Is there any function $f:\mathbb R \rightarrow \mathbb R$ such that it is only continuous at rational numbers?

Question

Is there any function $$f:\mathbb R \rightarrow \mathbb R$$ such that it is only continuous at rational numbers?

Answer 1

No. The reason is that the points of continuity of a function form a $G_\delta$ set, i.e. the intersection of a countable collection of open sets. This can be seen by writing it as the intersection of $U_m$ for all positive integers $m$, where x is in $U_m$ if there is some $\epsilon > 0$ such that for all $y$ and $z$ in the interval $(x-\epsilon,x+\epsilon)$, $|f(y)-f(z)| < 1/m$. $U_m$ is an open set. As a consequence of the Baire Category Theorem, the rational numbers are not a $G_\delta$.

Answer 2

You ask if there is a function that is only continuous at rational numbers. The function $$ f(x) = \begin{cases}x & \text{if } x \text{ is rational} \\ -x & \text{if } x \text{ is irrational} \end{cases} $$ is only continuous at $0$. So it is only continuous at rational numbers.

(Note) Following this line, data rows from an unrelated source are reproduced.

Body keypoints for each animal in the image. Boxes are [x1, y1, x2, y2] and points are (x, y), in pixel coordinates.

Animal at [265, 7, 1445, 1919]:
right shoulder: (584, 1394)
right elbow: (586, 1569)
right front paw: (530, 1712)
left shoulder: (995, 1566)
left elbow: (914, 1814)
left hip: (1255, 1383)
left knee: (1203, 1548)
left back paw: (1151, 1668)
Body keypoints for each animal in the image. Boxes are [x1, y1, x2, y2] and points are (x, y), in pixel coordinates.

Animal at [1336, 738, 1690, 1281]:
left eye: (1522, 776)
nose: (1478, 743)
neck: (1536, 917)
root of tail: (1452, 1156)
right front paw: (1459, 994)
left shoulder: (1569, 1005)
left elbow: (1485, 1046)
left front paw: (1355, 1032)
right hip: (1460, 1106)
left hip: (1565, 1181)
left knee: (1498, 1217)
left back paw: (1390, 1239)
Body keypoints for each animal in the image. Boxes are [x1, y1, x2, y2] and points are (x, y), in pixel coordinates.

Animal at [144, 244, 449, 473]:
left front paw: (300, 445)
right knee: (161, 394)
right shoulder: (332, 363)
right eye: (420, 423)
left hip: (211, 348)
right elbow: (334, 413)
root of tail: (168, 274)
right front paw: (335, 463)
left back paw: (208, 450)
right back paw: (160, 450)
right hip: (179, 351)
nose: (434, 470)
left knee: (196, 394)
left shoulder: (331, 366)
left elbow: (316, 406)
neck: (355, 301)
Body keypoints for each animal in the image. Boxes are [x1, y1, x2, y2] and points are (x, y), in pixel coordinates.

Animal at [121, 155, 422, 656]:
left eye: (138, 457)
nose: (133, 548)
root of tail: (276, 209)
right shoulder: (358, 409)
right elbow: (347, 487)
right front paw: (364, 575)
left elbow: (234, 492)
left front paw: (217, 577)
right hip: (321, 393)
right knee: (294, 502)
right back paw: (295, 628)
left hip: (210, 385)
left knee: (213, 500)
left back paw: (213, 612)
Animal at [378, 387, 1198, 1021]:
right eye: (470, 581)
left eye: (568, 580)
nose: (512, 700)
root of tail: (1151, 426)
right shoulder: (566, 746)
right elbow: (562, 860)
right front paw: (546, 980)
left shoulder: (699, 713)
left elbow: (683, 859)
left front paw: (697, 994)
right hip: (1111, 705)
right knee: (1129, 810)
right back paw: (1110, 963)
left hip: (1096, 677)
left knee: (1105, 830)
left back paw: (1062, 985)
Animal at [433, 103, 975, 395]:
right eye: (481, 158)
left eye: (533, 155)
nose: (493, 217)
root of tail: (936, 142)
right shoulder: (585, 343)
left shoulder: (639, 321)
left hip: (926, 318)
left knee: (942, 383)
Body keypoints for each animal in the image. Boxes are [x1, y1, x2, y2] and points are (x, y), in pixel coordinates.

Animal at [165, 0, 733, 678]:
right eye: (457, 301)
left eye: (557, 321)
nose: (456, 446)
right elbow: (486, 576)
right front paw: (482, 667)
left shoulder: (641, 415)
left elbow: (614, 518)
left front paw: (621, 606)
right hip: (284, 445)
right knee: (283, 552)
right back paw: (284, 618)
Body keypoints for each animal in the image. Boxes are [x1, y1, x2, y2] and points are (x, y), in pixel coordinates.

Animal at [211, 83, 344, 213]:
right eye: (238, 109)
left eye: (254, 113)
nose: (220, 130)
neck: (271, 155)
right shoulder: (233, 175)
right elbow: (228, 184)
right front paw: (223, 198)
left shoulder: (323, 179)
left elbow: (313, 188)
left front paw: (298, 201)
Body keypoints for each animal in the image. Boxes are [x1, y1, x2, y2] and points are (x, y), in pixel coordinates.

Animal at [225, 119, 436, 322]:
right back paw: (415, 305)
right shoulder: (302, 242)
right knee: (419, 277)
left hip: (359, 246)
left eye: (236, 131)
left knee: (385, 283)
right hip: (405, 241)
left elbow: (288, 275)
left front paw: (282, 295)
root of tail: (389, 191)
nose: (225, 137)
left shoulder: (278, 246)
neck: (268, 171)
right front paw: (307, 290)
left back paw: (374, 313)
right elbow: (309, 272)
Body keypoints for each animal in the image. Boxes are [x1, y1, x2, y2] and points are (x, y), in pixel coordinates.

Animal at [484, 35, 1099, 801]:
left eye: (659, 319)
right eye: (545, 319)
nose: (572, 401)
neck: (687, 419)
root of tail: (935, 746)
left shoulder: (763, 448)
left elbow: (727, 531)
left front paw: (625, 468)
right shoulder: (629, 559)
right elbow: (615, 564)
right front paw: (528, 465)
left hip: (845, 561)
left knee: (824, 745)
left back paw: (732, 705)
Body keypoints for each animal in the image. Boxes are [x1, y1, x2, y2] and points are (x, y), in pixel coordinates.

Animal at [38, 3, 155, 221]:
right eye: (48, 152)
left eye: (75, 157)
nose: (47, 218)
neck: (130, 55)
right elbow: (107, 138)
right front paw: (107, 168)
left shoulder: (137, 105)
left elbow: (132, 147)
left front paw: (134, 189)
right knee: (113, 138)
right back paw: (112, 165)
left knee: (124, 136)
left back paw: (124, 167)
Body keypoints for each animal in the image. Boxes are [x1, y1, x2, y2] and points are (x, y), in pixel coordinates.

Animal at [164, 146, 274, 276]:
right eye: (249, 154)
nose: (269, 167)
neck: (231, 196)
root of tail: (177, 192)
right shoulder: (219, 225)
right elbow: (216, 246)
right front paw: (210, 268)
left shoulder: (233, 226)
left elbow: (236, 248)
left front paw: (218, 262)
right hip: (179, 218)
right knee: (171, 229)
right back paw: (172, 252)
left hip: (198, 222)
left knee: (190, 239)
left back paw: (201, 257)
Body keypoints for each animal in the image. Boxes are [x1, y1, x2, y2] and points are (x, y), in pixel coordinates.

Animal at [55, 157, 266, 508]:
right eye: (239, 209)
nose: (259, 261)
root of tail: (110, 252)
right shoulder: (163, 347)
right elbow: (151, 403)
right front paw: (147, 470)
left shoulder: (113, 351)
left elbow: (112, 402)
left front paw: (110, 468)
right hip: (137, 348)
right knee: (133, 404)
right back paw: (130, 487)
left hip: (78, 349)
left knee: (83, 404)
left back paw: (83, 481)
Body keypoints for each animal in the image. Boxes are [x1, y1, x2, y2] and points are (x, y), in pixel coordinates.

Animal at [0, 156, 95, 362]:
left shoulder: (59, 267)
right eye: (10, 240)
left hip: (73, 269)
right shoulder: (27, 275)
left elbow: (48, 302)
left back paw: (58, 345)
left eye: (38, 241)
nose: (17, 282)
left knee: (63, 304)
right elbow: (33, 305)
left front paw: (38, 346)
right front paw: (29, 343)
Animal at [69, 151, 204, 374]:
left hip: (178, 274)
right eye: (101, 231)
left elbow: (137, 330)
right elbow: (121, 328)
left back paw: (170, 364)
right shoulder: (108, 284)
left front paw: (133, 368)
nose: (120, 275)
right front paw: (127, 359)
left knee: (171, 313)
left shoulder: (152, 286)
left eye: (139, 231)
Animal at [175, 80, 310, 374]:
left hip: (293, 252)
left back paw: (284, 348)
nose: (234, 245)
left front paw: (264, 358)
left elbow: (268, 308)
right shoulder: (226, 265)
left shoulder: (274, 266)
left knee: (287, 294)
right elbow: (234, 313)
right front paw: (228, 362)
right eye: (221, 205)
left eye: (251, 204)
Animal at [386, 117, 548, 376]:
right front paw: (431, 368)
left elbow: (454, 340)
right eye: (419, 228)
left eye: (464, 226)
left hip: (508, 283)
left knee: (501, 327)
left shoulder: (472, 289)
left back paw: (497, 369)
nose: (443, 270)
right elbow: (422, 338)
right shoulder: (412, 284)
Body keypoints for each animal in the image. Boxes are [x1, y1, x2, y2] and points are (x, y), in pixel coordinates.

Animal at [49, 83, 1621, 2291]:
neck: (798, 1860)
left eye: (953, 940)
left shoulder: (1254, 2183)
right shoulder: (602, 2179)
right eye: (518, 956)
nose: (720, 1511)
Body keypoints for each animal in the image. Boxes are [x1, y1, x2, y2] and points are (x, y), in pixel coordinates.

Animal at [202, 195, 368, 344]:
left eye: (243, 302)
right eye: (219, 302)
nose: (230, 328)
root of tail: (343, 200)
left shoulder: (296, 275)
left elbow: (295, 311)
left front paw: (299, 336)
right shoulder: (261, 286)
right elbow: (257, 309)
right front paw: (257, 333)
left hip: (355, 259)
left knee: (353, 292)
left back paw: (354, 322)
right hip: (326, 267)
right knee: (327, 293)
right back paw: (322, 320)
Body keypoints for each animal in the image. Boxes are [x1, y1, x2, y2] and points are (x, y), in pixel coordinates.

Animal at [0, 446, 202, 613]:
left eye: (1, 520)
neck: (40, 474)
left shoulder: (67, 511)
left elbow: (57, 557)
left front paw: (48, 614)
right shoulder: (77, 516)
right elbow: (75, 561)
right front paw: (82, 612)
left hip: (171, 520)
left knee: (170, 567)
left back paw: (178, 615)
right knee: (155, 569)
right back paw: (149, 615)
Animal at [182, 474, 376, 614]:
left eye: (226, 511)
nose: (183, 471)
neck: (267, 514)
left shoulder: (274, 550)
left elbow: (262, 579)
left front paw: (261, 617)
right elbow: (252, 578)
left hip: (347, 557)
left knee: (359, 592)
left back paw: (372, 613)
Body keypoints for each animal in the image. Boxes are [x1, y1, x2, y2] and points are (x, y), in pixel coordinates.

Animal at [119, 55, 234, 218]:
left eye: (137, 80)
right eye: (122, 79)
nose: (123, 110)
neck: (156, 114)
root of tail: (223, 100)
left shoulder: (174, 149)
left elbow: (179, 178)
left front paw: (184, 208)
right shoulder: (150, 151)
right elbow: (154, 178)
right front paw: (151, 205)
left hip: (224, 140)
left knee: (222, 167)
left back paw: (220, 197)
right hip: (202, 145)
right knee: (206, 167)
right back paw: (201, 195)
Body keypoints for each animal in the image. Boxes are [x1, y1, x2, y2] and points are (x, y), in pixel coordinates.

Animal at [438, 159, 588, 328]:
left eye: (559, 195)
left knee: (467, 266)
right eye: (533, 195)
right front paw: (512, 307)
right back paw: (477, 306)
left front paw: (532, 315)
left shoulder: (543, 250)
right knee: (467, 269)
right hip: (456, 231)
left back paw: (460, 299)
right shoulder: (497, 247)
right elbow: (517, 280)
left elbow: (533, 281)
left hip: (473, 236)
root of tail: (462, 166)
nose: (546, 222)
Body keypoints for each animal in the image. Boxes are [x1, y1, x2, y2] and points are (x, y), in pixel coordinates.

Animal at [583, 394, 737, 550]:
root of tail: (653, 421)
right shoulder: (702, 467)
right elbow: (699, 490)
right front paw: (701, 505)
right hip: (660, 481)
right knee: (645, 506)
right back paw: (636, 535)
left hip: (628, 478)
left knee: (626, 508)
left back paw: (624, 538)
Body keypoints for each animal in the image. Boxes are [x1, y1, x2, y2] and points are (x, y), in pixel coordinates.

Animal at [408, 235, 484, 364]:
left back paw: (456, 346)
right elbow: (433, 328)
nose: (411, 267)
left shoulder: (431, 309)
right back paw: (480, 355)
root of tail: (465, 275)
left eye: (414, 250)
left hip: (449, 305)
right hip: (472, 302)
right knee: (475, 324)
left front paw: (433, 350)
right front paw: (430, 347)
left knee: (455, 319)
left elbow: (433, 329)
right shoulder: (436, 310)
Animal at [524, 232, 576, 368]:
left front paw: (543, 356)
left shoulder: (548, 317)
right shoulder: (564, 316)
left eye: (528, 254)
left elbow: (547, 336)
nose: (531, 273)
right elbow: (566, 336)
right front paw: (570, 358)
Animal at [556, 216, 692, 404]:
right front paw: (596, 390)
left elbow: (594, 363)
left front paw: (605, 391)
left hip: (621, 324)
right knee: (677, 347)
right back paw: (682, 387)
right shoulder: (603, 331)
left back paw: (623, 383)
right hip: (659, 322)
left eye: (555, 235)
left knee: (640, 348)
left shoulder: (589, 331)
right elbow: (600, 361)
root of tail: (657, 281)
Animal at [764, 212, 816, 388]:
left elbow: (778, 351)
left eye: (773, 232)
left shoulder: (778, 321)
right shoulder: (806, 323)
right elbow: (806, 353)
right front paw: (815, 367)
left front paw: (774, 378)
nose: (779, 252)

Now, if you meant to ask whether there is a function with domain the real numbers that is continuous at exactly all the rational numbers and discontinuous anywhere else, then no such function exists. The other answers give you reasons for this.

Answer 3

No, there is no function $f:\mathbb{R} \rightarrow \mathbb{R}$ that is only continuous at the rational numbers. The set of discontinuities must be an $F_{\sigma}$ set, which the irrationals are not.
If you change the question and ask about a function that is only continuous at the irrational numbers, then the answer is yes. Consider Thomae's function $f(x)=\begin{cases} \frac{1}{q} &\text{if }x\text{ is rational, }x=\tfrac{p}{q}\text{ in lowest terms and } q > 0\\ 0 &\text{if }x\text{ is irrational.} \end{cases}$